Celui est devenu PDG de la marque lors du rachat de G-III, après avoir passé 23 ans chez Hermès où il a occupé plusieurs postes dont ceux de directeur commercial du groupe, de directeur pour l'Amérique latine, et de responsable des projets spéciaux de Jean-Louis Dumas, le plus génial des PDG de la marque.
 
"J'ai été attiré par Vilebrequin parce que c'est une vraie référence dans sa spécialité. Elle défend une vraie vision, tout en proposant un produit vraiment original — le premier véritable short de bain, conçu pour profiter au maximum de la plage.

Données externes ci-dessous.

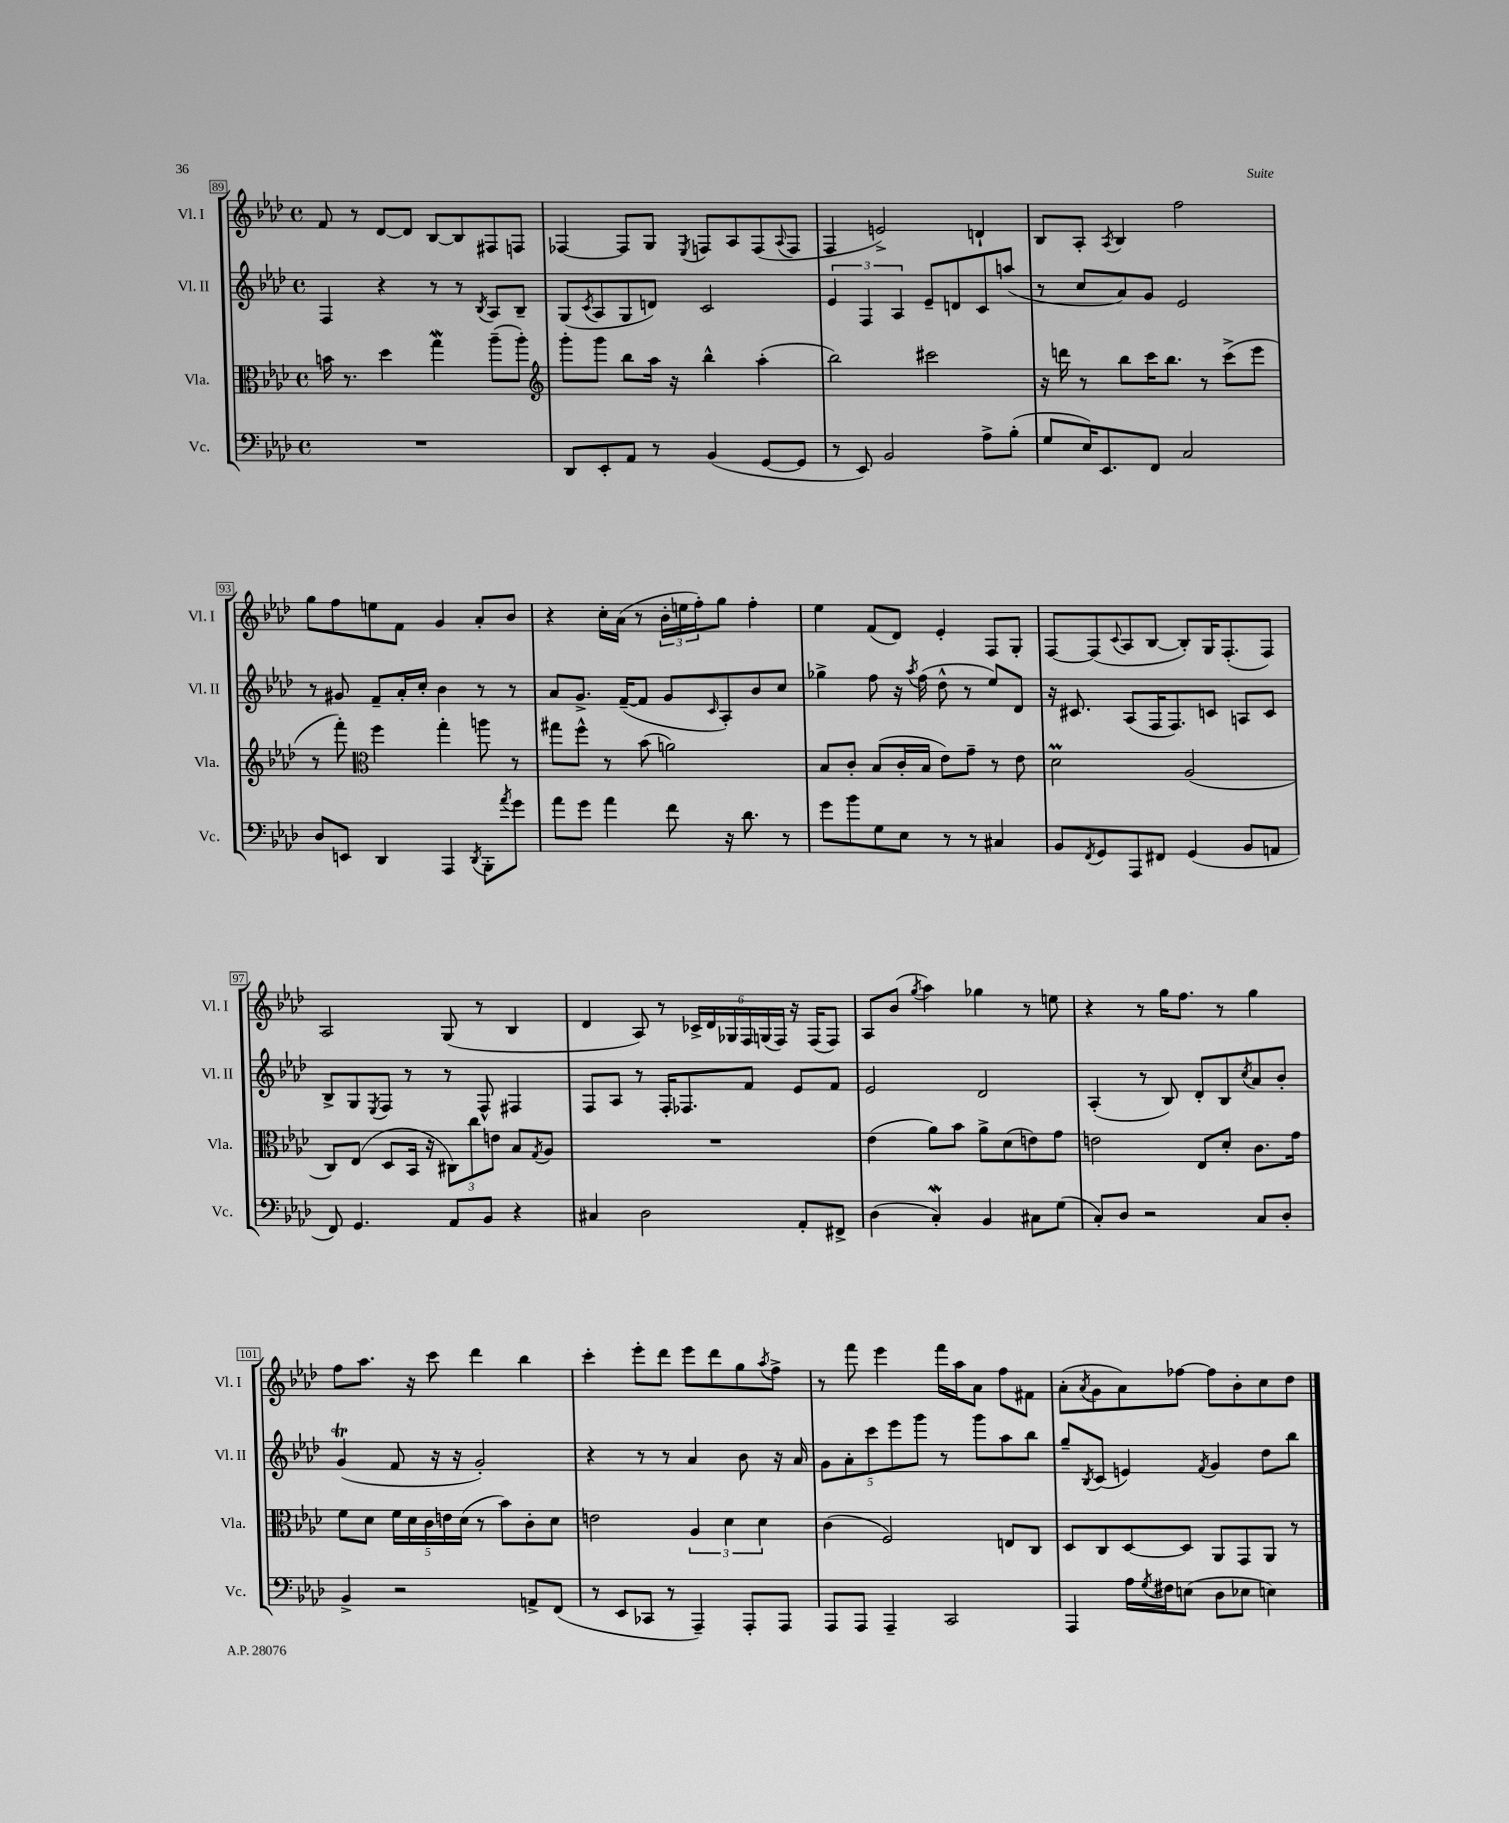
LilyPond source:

Nous avons voulu pousser plus loin cet exercice d'excellence et faire preuve d'inventivité", explique Roland Herlory, qui a récemment fêté son propre demi-siècle, un anniversaire à l'occasion duquel il a fait voeu de ne dire que la vérité, rien que la vérité.

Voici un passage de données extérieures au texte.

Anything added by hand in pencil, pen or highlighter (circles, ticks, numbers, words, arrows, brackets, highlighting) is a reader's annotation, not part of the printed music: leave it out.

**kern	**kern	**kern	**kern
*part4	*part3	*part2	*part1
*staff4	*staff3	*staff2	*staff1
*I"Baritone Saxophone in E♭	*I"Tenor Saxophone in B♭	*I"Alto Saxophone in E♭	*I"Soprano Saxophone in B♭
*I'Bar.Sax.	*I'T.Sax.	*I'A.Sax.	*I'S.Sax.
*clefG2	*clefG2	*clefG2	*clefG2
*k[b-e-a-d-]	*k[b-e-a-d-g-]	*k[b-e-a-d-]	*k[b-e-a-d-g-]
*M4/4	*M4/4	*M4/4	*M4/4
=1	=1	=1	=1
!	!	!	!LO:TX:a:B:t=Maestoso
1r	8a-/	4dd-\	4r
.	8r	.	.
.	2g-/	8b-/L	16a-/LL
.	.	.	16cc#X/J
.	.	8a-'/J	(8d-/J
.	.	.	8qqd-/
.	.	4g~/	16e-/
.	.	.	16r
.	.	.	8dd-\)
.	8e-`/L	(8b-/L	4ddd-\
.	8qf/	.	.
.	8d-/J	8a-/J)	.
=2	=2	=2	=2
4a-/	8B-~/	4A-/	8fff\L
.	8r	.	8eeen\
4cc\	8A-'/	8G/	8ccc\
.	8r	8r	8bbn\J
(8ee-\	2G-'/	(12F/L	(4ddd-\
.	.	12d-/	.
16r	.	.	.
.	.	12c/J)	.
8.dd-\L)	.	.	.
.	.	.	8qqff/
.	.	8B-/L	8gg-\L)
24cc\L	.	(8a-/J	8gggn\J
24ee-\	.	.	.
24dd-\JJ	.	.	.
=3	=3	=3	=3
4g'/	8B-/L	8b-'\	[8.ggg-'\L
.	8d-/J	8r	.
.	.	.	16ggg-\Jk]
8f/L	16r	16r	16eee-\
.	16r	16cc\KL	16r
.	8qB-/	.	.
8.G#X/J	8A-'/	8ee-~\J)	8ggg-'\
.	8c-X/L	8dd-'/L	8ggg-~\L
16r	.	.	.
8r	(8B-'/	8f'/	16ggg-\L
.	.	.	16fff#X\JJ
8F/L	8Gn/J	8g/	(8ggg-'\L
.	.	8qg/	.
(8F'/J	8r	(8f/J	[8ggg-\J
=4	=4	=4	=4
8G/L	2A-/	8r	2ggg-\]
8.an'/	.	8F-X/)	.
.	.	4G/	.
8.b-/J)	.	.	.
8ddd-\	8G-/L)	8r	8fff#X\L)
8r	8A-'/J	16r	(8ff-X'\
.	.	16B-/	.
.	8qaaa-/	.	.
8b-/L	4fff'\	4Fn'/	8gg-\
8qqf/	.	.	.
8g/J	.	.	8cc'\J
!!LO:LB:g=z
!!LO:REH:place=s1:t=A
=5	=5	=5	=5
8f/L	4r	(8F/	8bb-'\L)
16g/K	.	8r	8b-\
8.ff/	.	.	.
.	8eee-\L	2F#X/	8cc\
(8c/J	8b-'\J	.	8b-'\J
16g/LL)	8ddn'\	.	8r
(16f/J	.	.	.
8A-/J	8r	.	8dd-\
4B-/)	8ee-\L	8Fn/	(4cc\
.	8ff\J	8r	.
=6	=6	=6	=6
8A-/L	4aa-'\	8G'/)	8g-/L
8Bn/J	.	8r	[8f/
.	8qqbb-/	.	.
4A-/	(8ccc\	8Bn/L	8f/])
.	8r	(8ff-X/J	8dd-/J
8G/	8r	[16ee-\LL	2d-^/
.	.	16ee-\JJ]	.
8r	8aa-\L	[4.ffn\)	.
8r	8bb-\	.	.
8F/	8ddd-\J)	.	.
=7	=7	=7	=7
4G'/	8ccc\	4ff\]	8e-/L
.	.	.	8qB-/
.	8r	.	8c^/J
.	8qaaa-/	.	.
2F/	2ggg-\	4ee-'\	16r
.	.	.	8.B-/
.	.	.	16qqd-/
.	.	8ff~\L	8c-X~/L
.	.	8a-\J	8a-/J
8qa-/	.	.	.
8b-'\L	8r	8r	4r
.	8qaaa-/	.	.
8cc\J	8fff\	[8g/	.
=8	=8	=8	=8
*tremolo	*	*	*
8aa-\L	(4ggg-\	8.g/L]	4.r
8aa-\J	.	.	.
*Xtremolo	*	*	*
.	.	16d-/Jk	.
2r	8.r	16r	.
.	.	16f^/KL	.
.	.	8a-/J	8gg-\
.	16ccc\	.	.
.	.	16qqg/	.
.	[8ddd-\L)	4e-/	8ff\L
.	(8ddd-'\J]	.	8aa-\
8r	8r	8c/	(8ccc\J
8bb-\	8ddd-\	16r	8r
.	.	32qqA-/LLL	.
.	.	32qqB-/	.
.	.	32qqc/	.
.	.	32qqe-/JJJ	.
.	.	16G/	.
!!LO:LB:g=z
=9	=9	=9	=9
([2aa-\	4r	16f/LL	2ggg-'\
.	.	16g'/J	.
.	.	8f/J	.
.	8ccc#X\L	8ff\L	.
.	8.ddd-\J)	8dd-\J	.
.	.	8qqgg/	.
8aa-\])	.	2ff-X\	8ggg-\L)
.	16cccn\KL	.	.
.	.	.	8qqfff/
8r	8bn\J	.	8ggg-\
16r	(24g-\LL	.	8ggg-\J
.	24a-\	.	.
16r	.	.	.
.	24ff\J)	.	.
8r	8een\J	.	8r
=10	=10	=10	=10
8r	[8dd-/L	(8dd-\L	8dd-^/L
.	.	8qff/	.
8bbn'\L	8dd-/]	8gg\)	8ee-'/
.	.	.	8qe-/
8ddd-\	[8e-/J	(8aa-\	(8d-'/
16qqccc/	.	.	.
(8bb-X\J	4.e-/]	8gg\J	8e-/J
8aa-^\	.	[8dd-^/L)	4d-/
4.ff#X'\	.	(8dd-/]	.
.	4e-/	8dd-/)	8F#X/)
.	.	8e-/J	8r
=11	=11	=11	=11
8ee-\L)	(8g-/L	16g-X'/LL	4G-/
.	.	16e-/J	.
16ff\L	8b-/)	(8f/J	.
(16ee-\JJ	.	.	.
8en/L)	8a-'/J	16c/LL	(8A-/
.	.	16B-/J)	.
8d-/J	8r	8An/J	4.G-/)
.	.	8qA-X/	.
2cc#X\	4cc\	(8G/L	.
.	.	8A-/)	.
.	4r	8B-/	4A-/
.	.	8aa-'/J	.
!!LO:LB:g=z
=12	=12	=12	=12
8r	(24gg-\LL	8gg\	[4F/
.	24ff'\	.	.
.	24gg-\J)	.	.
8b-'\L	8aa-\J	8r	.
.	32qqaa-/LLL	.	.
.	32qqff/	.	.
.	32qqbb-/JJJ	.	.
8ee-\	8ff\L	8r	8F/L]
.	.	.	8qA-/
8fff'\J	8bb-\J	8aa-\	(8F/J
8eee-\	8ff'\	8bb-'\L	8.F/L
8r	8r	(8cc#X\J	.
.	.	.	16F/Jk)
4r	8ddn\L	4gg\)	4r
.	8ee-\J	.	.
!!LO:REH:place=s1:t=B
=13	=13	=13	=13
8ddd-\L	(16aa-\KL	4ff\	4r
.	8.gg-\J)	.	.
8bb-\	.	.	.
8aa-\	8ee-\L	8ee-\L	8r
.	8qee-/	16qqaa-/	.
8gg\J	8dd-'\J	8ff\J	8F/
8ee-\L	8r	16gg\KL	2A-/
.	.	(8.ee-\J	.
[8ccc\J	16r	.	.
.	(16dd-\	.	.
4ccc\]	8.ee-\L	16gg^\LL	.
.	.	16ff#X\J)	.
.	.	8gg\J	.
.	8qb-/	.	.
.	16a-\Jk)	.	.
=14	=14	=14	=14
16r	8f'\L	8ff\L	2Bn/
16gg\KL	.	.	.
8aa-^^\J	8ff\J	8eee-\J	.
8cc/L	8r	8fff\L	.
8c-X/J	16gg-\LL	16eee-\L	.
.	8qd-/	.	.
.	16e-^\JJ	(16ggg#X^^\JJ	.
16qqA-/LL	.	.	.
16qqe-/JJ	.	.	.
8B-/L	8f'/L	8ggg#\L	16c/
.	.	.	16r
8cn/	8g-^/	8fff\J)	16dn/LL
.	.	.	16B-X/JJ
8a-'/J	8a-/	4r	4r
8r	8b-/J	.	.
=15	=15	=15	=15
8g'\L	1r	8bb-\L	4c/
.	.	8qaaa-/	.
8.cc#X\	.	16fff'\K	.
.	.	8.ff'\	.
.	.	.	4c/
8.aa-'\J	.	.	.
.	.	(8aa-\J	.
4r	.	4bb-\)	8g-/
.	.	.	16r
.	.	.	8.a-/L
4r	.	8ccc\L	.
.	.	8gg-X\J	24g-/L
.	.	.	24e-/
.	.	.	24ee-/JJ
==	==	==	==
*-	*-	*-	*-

Fred Prysquel, fondateur de la marque - - Vilebrequin



Au cours des deux premières années, tout était axé sur "la modernisation, la modernisation et la modernisation". Il fallait s'assurer de n'utiliser que des doublures, des embouts, des matériaux élastiques et des mailles de la meilleure qualité, un facteur essentiel car les shorts Vilebrequin sont réputés pour être extrêmement confortables et sécher rapidement. Le filet est constitué d'un fil de polyester entouré de coton. Les cuissards sont fabriqués en polyamide élastique filé en France, tandis que les imprimés sont tantôt français, tantôt italiens. Utilisant un fil haute densité, les tissus sont brossés avec du papier de verre pour créer une sorte de moleskine en micro velours.
 
"Le toucher vous procure un sentiment de confort. Pour un ressenti humain et naturel", explique Roland Herlory, qui a grandi à l'est de Metz, avant de monter à Paris pour étudier à la Sorbonne.
 
A-t-il appris des choses chez Hermès qu'il applique désormais chez Vilebrequin ?
 
"La qualité et la longévité. Pour moi, la vraie éco-responsabilité, c'est la solidité. Un produit qui dure des années. On peut réparer nos shorts, changer l'élastique ou le filet à l'infini. Ça, je le tiens d'Hermès. Aujourd'hui, tous nos fils sont recyclables. Nous tirons notre polyamide de filets de pêche et même de tapis. Même les matériaux plus fins sont récupérés dans des bouteilles plastiques. Nous collaborons également avec 1.500 pêcheurs en Espagne", précise-t-il.
 
À l'heure actuelle, Vilebrequin exploite environ 200 magasins indépendants, notamment dans 10 aéroports, et certains ne mesurent que 20 mètres carrés. Par ailleurs, la marque est distribuée dans environ 150 points de vente dans des grands magasins de prestige comme KVD, Harrods, Selfridges, Galeries Lafayette, Nordstrom, Neiman Markus, Saks et Bloomingdales.
 
"Certes, de nombreux grands magasins ont été confrontés à de graves difficultés, même si certaines enseignes américaines se sont très bien débrouillées avec leurs sites de e-commerce. Mais à mon avis, Internet est une véritable escroquerie. Si on paie davantage, on obtient une position plus élevée sur Google. C'est pratiquement comme une guerre des gangs. Nous déboursons 85 cents pour chaque clic généré par la recherche d'un maillot de bain de luxe, et plus encore en haute saison", s'indigne-t-il.